A lack of confidence in companies’ defenses is prompting 91% of organizations to boost 2021 budgets, according to a new IDG/Insight Enterprises study. Image: iStock/LeoWolfert Nearly 80% of senior IT Continue Reading
A lack of confidence in companies’ defenses is prompting 91% of organizations to boost 2021 budgets, according to a new IDG/Insight Enterprises study.
Nearly 80% of senior IT and IT security leaders believe their organizations lack sufficient protection against cyberattacks despite increased IT security investments made in 2020 to deal with distributed IT and work-from-home challenges, according to a new IDG survey commissioned by Insight Enterprises.
That high level of concern over the ability to withstand cyber threats in today’s complex IT environment is causing 91% of organizations to increase their cybersecurity budgets in 2021, nearly matching the 96% that boosted IT security spending in 2020, according to the survey by Insight’s Cloud + Data Center Transformation team.
The survey examined the impact of the distributed IT landscape and pandemic-related transition to a remote workforce on IT security, including shifts in modernization priorities, projects undertaken in 2020 and major obstacles faced in strengthening cybersecurity defenses.
SEE: Account takeover attacks spiked in 2020, Kaspersky says (TechRepublic)
At a high level, the survey found that 78% of respondents lack confidence in their company’s IT security posture and believe improvements are needed. Respondents expressed the least confidence in their organization’s security roadmap (32%), security-related technology and tools (30%) and internal teams and skill sets (27%), according to the report.
Respondents reported the highest level of trust in their company’s data management strategy, but even then, less than half (45%) voiced confidence in this aspect of security operations, the report said.
One silver lining is that cybersecurity is being integrated into multiple aspects of the business, indicating rising recognition of the risk that a cyberattack poses to company operations, the report said. Fully 100% of survey respondents reported that their boards and executive teams are more focused on their organization’s security posture than in the past, Insight said.
In addition, 68% initiated projects to integrate incident response into companywide business continuity plans, 61% are integrating cybersecurity into infrastructure and DevOps decisions and 59% are incorporating IT security into broader business operations decisions to better combat cyber threats.
Other notable findings:
Companies shifted cybersecurity modernization priorities in 2020 in response to the immediate challenges presented by the pandemic, accelerating an average of five to six initiatives to protect the increasingly distributed IT environment and securely connect a remote workforce with the data needed to keep businesses running.
Most companies pursued multiple projects in categories including threat visibility/identification (73%), incident response (70%), network security (68%), endpoint security (67%), application security (67%), malware protection (64%) and identity and access management (55%).
Most complex, long-range security projects took a back seat to block-and-tackle activities such as anti-malware/antivirus upgrades, multifactor authentication and firewall-as-a-service deployments. As a result, relatively few organizations initiated or executed projects in critical areas like identity governance, zero trust, data analytics, AI/machine learning and SASE implementations.
Key challenges to strengthening security postures
The survey found that 55% of respondents ranked lack of automation as the No. 1 challenge in security operations and management, reflecting their inability to manually analyze and respond to the flood of notifications and events generated by an increasingly complex security infrastructure.
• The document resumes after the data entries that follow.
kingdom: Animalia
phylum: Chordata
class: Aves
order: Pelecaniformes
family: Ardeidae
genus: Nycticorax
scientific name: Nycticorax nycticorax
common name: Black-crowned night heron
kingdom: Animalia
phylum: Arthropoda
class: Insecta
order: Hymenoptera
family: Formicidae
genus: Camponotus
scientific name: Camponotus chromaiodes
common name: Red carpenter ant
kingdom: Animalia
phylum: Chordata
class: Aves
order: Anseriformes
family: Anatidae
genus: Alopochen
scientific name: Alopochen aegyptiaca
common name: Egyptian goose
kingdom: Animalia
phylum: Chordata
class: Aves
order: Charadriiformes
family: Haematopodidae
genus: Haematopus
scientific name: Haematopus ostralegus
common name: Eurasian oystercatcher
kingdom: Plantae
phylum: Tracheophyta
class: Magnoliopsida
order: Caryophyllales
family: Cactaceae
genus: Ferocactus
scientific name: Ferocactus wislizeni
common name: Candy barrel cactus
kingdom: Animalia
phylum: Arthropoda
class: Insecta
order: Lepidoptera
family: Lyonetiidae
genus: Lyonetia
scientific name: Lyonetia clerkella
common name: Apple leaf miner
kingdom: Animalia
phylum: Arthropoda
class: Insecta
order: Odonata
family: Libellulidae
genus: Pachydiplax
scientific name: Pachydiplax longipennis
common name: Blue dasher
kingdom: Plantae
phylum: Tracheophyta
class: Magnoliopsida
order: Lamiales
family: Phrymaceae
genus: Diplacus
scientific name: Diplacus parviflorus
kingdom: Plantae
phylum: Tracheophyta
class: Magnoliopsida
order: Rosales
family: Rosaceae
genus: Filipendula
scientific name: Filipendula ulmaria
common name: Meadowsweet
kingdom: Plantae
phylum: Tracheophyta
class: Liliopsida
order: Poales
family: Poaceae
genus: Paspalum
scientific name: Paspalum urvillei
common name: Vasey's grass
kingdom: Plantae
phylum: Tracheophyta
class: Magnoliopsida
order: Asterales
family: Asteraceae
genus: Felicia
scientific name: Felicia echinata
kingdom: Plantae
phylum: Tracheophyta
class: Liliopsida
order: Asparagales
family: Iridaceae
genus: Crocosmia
The problem is exacerbated by factors including the disparate tool sets involved, outdated technology lacking the APIs to support automation and the time and advanced skill sets required to implement automated processes, according to Insight.
Further, only 27% of respondents expanded security staff in 2020. This was down slightly from 30% in 2019 and leaves IT teams stretched very thin and without many of the specialists required to execute the wide range of tasks necessitated by the year’s evolving threatscape, Insight said. The survey found that 41% plan to begin or resume staff expansion this year.
Another finding was that just 57% said they conducted a data security risk assessment in 2020 despite the need to reevaluate their security posture in the face of new threats associated with the pandemic. Limited manpower and resources as IT teams addressed emergency security measures likely prevented this critical step in aligning security priorities with current conditions, Insight said.
“Entering 2020, organizations were in the midst of addressing security challenges associated with the increasingly distributed IT landscape spanning cloud, edge and on-premises environments. These challenges greatly intensified with the rapid work-from-home expansion brought on by the pandemic,” said Shawn O’Grady, senior vice president and general manager, Cloud + Data Center Transformation, at Insight, in a statement.
O’Grady said the survey indicates organizations have made strides to address gaps and integrate cybersecurity into business, operational and IT infrastructure decisions, but a lot of work still needs to be done. “Bolstering security postures is a complex and continual effort,” he added.
Respondents included more than 200 C-level IT and IT security executives in organizations with an average of 21,300 employees across a wide range of industries, Insight said.